BEIRUT ( Associated Press) — Lebanese went to the polls Sunday to elect a new parliament, amid an economic collapse that is reshaping the country and low expectations that the vote could bring meaningful change.
A new batch of candidates from the 2019 protest movement were running against the entrenched ruling class blamed for the collapse, hoping to topple them. But the new entrants were divided and lacked the funds, experience and other advantages of traditional politicians.
People began voting shortly after the polls opened under the watchful eye of security forces, which were deployed across the country. Sunday’s elections were the first since the Lebanese debacle began in October 2019, sparking widespread anti-government protests.

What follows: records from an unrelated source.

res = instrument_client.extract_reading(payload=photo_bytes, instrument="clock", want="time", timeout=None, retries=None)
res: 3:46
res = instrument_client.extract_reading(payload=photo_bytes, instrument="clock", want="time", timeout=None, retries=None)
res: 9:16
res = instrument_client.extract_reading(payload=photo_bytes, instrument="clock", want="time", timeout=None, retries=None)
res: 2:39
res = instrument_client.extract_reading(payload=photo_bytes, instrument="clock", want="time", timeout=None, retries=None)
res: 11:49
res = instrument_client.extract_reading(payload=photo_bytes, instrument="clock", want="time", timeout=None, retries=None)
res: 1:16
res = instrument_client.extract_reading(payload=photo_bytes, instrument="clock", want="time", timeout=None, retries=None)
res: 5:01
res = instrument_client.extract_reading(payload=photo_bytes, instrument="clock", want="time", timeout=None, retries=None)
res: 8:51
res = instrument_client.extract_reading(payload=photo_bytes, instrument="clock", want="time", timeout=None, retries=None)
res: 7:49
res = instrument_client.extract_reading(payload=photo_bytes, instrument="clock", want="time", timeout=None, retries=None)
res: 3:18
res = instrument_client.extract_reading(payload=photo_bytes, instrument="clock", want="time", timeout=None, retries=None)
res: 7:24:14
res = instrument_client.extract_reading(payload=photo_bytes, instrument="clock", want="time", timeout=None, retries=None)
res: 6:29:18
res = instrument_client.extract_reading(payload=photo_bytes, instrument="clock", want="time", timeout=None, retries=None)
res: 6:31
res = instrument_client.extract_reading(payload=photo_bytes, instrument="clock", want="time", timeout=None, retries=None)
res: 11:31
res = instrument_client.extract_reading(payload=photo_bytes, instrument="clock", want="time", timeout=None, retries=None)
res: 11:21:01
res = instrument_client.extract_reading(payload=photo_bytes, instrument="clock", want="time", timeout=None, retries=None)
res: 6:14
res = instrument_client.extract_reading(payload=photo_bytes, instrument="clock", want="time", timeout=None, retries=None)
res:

It was also the first election since the huge explosion in August 2020 in the port of Beirut, which left more than 200 dead, injured thousands and destroyed parts of the capital. The explosion, largely attributed to negligence, was due to hundreds of tons of improperly stored ammonium nitrate exploding in a port warehouse when a fire broke out at the site.
The vote was seen as a last chance to change course and punish current politicians, most of whom owe their power to Lebanon’s religious political system and the spoils spread after its 15-year civil war in 1990. But expectations that there would be a real change were low, given the widespread skepticism and resignation among the population that the elections would keep the same political parties.
Lebanon’s parliament and government are split down the middle between Muslims and Christians, according to the constitution drawn up shortly after the civil war.
The traditional parties and politicians arrived in force on election day, while the opponents and civil society activists who aspired to overthrow them were divided. Lebanese parties have long benefited from a system that encourages voters to choose their ballots in exchange for individual favors and benefits.
Western-backed traditional parties hoped to strip Hezbollah of its parliamentary majority, while independents aspired to carve out a niche for themselves among mainstream candidates.
Since the country’s collapse began, tens of thousands of people have lost their jobs, the Lebanese pound has lost more than 90% of its value, and many have fled the country seeking opportunities abroad. Three-quarters of its six million people, including one million Syrian refugees, now live in poverty.